▸ **JOB**
Put the lines below into a Markdown table with the columns "Row" and "Line," where each row holds a row number and one line. Skip blank lines and leave the pictures out.

○ ○ ○ ○ ○

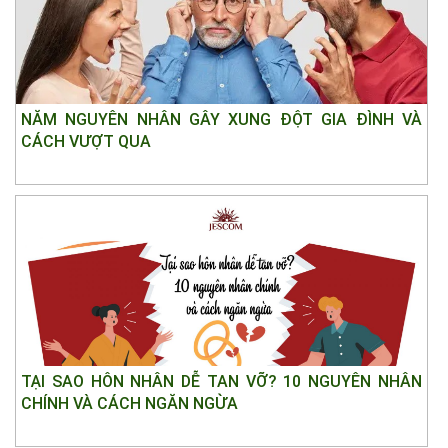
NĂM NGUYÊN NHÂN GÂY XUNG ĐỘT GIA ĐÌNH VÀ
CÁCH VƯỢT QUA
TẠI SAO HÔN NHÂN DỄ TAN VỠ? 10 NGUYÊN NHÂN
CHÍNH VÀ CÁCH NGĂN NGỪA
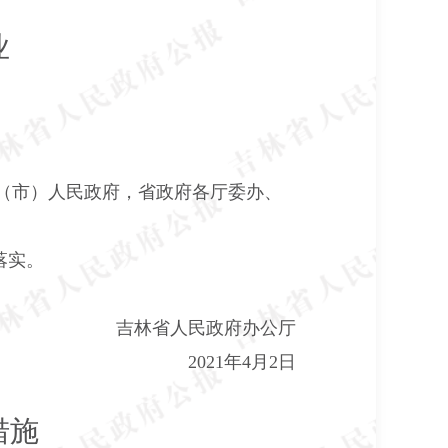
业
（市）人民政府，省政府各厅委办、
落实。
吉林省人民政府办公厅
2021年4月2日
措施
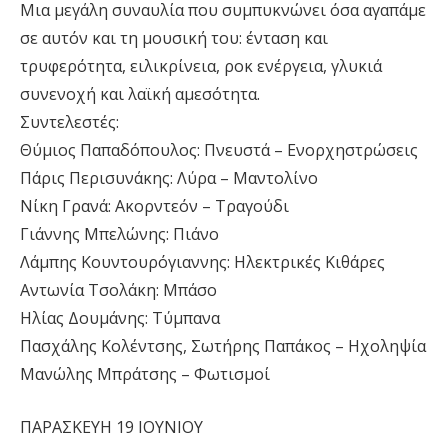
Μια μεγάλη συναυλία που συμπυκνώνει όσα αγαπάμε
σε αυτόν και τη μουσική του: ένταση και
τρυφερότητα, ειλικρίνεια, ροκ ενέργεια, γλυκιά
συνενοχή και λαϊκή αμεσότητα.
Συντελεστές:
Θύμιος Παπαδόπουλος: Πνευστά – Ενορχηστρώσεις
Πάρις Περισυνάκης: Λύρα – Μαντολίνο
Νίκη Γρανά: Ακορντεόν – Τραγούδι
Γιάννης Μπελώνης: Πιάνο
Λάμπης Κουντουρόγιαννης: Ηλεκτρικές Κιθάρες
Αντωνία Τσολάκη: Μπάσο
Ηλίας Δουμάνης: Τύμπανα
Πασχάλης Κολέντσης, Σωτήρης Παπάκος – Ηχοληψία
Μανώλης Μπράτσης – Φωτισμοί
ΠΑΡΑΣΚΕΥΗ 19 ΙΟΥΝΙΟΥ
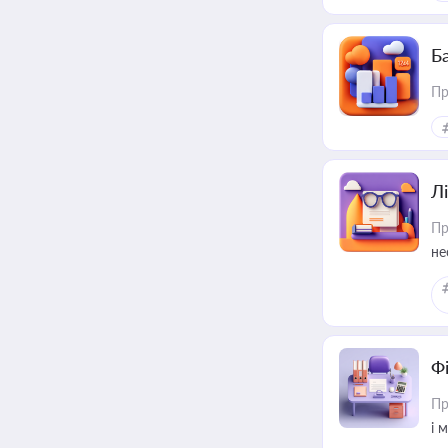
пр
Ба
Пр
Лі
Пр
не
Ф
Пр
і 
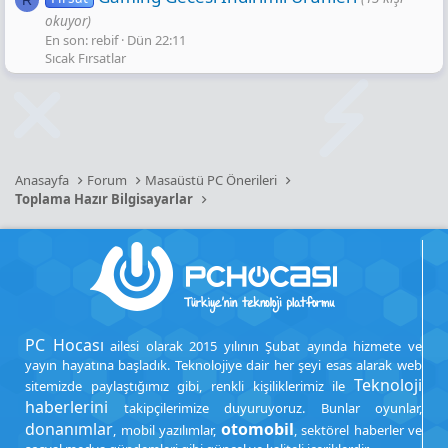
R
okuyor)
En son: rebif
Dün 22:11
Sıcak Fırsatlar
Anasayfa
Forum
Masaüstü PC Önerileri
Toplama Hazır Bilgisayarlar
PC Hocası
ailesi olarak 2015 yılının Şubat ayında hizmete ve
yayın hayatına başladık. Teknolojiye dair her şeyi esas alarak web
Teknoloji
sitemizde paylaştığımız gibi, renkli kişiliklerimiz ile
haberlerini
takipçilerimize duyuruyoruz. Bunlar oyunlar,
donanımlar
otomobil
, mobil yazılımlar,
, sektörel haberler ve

○ ○ ○ ○ ○

▸ **WORKED SOLUTION**
| Row | Line |
|---|---|
| 1 | NĂM NGUYÊN NHÂN GÂY XUNG ĐỘT GIA ĐÌNH VÀ |
| 2 | CÁCH VƯỢT QUA |
| 3 | TẠI SAO HÔN NHÂN DỄ TAN VỠ? 10 NGUYÊN NHÂN |
| 4 | CHÍNH VÀ CÁCH NGĂN NGỪA |
| 5 | 业 |
| 6 | （市）人民政府，省政府各厅委办、 |
| 7 | 落实。 |
| 8 | 吉林省人民政府办公厅 |
| 9 | 2021年4月2日 |
| 10 | 措施 |
| 11 | Μια μεγάλη συναυλία που συμπυκνώνει όσα αγαπάμε |
| 12 | σε αυτόν και τη μουσική του: ένταση και |
| 13 | τρυφερότητα, ειλικρίνεια, ροκ ενέργεια, γλυκιά |
| 14 | συνενοχή και λαϊκή αμεσότητα. |
| 15 | Συντελεστές: |
| 16 | Θύμιος Παπαδόπουλος: Πνευστά – Ενορχηστρώσεις |
| 17 | Πάρις Περισυνάκης: Λύρα – Μαντολίνο |
| 18 | Νίκη Γρανά: Ακορντεόν – Τραγούδι |
| 19 | Γιάννης Μπελώνης: Πιάνο |
| 20 | Λάμπης Κουντουρόγιαννης: Ηλεκτρικές Κιθάρες |
| 21 | Αντωνία Τσολάκη: Μπάσο |
| 22 | Ηλίας Δουμάνης: Τύμπανα |
| 23 | Πασχάλης Κολέντσης, Σωτήρης Παπάκος – Ηχοληψία |
| 24 | Μανώλης Μπράτσης – Φωτισμοί |
| 25 | ΠΑΡΑΣΚΕΥΗ 19 ΙΟΥΝΙΟΥ |
| 26 | пр |
| 27 | Ба |
| 28 | Пр |
| 29 | Лі |
| 30 | Пр |
| 31 | не |
| 32 | Ф |
| 33 | Пр |
| 34 | і  |
| 35 | R |
| 36 | okuyor) |
| 37 | En son: rebif |
| 38 | Dün 22:11 |
| 39 | Sıcak Fırsatlar |
| 40 | Anasayfa |
| 41 | Forum |
| 42 | Masaüstü PC Önerileri |
| 43 | Toplama Hazır Bilgisayarlar |
| 44 | PC Hocası |
| 45 | ailesi olarak 2015 yılının Şubat ayında hizmete ve |
| 46 | yayın hayatına başladık. Teknolojiye dair her şeyi esas alarak web |
| 47 | Teknoloji |
| 48 | sitemizde paylaştığımız gibi, renkli kişiliklerimiz ile |
| 49 | haberlerini |
| 50 | takipçilerimize duyuruyoruz. Bunlar oyunlar, |
| 51 | donanımlar |
| 52 | otomobil |
| 53 | , mobil yazılımlar, |
| 54 | , sektörel haberler ve |